Science changes, and geological science does change—and I saw it happen. When I was an undergraduate, I picked up one year of formal geology training, enough to appreciate that the rocks yield the soil that my precious plants flourish in, plants that feed my equally precious animals.

One day, one of our geology lecturers urged us to attend certain sessions of ANZAAS, the Australian and New Zealand Association for the Advancement of Science. “Listen to Sam Carey,” he told us. “He’s quite mad: he thinks the continents are moving.”

That was in 1962, and I did indeed hear Sam Carey talking about such wild ideas. He seemed to make a reasonable case, except that we all knew the idea was crazy. Just three years later, plate tectonics was all the go.

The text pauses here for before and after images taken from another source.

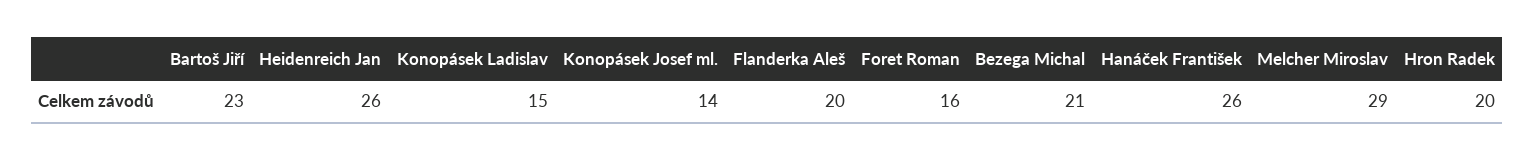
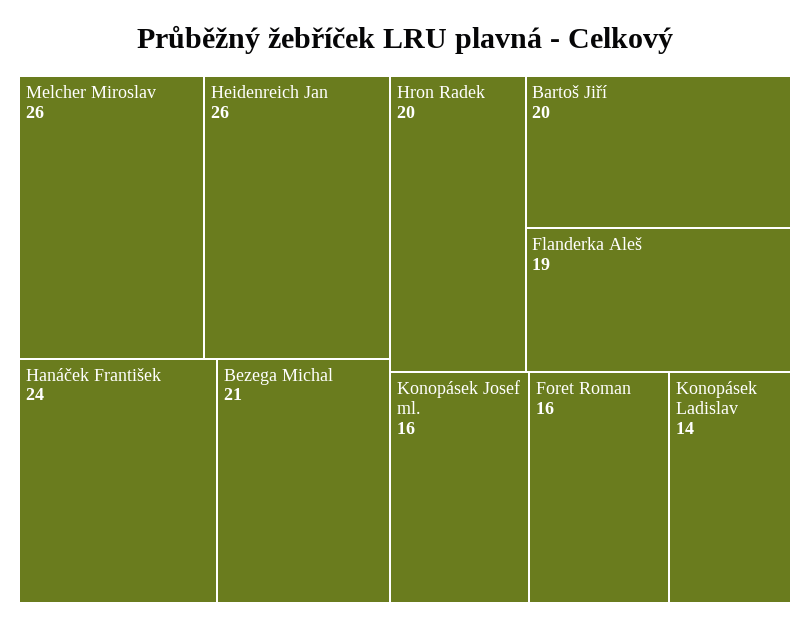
  {
-   "Bartoš Jiří": 23,
+   "Bartoš Jiří": 20,
    "Heidenreich Jan": 26,
-   "Konopásek Ladislav": 15,
+   "Konopásek Ladislav": 14,
-   "Konopásek Josef ml.": 14,
+   "Konopásek Josef ml.": 16,
-   "Flanderka Aleš": 20,
+   "Flanderka Aleš": 19,
    "Foret Roman": 16,
    "Bezega Michal": 21,
-   "Hanáček František": 26,
+   "Hanáček František": 24,
-   "Melcher Miroslav": 29,
+   "Melcher Miroslav": 26,
    "Hron Radek": 20
  }

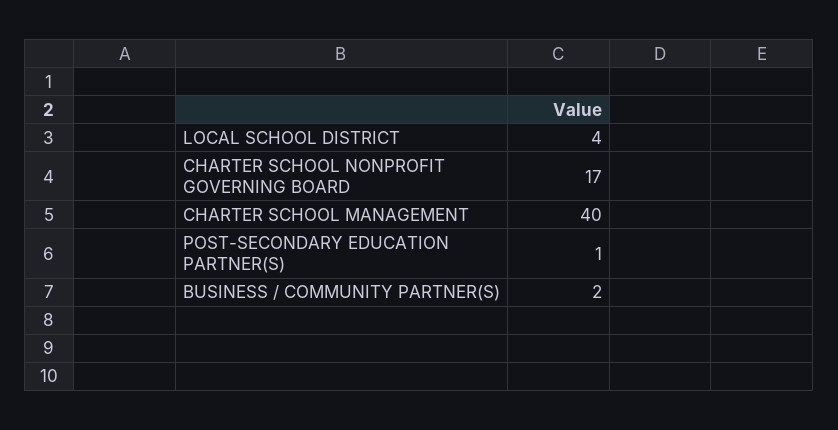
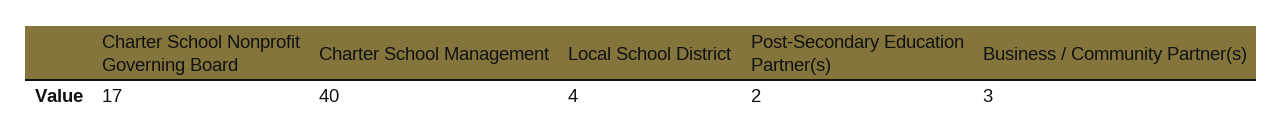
  {
    "LOCAL SCHOOL DISTRICT": 4,
    "CHARTER SCHOOL NONPROFIT GOVERNING BOARD": 17,
    "CHARTER SCHOOL MANAGEMENT": 40,
-   "POST-SECONDARY EDUCATION PARTNER(S)": 1,
+   "POST-SECONDARY EDUCATION PARTNER(S)": 2,
-   "BUSINESS / COMMUNITY PARTNER(S)": 2
+   "BUSINESS / COMMUNITY PARTNER(S)": 3
  }

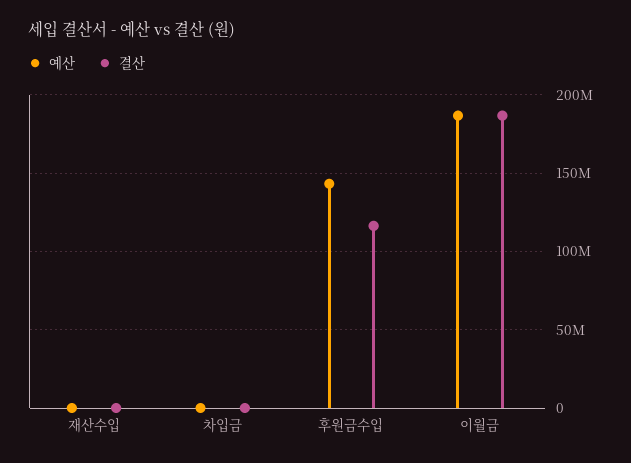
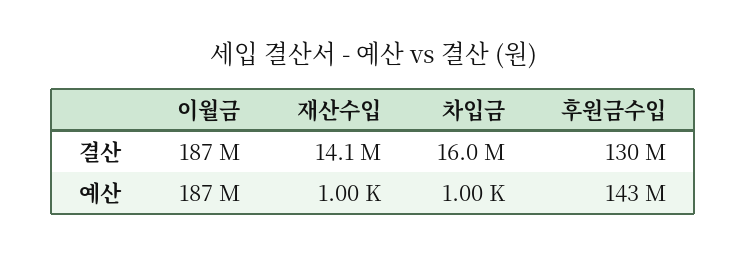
  {
    "예산": {
      "재산수입": 1000,
      "차입금": 1000,
      "후원금수입": 143000000,
      "이월금": 187000000
    },
    "결산": {
-     "재산수입": 0,
+     "재산수입": 14100000,
-     "차입금": 0,
+     "차입금": 16000000,
-     "후원금수입": 115000000,
+     "후원금수입": 130000000,
      "이월금": 187000000
    }
  }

In fairness, Sam Carey was only partly right, because his notion was based on some false assumptions, but the key thing to note is this: in 1962, moving continents was madness, by 1965, it was pretty much the orthodox model.

I have tried in this book to stay with the best and safest bits of orthodoxy, but at any time, that which was orthodox can be defeated of overturned by a simple paradox. One new discovery is all it takes, as T. H. Huxley said while discussing historical work on the spontaneous generation of life:
But the great tragedy of science—the slaying of a beautiful hypothesis by an ugly fact—which is so constantly being enacted under the eyes of philosophers, was played almost immediately, for the benefit of Buffon and Needham.
—T. H. Huxley, Presidential address to the British Association in September, 1870.
My book (meaning Not Your Usual Rocks, still to be published) is about the facts—though I will later discuss a maverick theory about the origins of oil. I don’t believe it, but it is both entertaining, and instructive to consider as a way of seeing how science works.

By the time you are done, all of these will make perfect sense.